*** EXCERPT Section Begins ***
Point 1 is obviously too late for this project.

Popularity was also completely out of my control. As said above, you don't "choose" to become popular. Pacaur has barely been advertized by myself before users start advertizing it. Once you have a single satisfied user, it is too late. This phenomena is also becoming visible on the irc channel for aurutils, but here 2/ kicks in.

There has been quite a move (mostly from yaourt users) to pacaur when the wiki table has been added, but it only reinforced its already existing popularity.

I also believe the AUR popularity counter on the AUR page played a big role. Once the package reaches the first page and top ranks, there is a positive feedback loop created. Popular packages are most visible, and more voted on, and as a consequence become even more popular.

Derivatives also play a role, but I'm not sure to what extend this applies to pacaur. The most popular derivative sticks to yaourt because its main devs prefer it strongly. But I think it is installed by default on the lesser known Bridge Linux.

but I would additionally lock any "invalid" issue to collaborators after closing it to avoid unnecessary bikeshed.
*** EXCERPT Section Ends ***
*** RECORDS SHOWN Section Begins ***
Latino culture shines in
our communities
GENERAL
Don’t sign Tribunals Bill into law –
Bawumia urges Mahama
*** RECORDS SHOWN Section Ends ***
*** RECORDS SHOWN Section Begins ***
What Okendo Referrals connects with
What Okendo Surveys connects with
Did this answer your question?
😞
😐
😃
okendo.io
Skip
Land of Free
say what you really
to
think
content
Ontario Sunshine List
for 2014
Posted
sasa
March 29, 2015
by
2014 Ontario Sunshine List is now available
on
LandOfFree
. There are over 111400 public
*** RECORDS SHOWN Section Ends ***
*** RECORDS SHOWN Section Begins ***
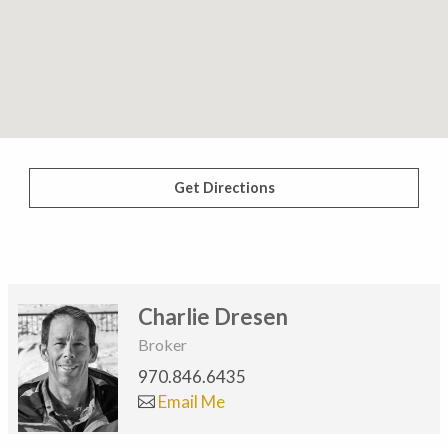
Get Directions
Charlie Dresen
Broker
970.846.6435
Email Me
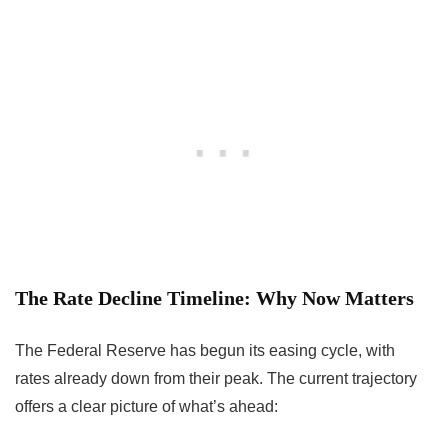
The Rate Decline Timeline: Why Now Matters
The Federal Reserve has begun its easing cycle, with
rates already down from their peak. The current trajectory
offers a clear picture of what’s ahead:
*** RECORDS SHOWN Section Ends ***
EXERCISE A: Please update the listing from the line with "Latino culture shines in" to the line with "Bawumia urges Mahama", replacing "Bill" with "Act" and keeping everything else unchanged.
EXERCISE B: Write what comes next in the excerpt about pacaur's popularity, picking up after its last sentence.

TASK RESPONSE A:
Latino culture shines in
our communities
GENERAL
Don’t sign Tribunals Act into law –
Bawumia urges Mahama

TASK RESPONSE B:
I'm not differentiating the various Invalid issues just to keep it simply to myself (Invalid only means I don't need to look at them anymore). Historically, some people commented on issues I closed as Invalid because I misunderstood the issue reported or was wrong on my approach, and I subsequently reopened them, so this isn't the correct approach either - I do however simply ban people that display behavior that doesn't deserve my time.

A more radical alternative would be to close the Issue tracker on github

Not an option for me. I use github because it simplifies my workflow, I don't want to handle yet another infrastructure for so little benefits, and losing all the benefits of GH too.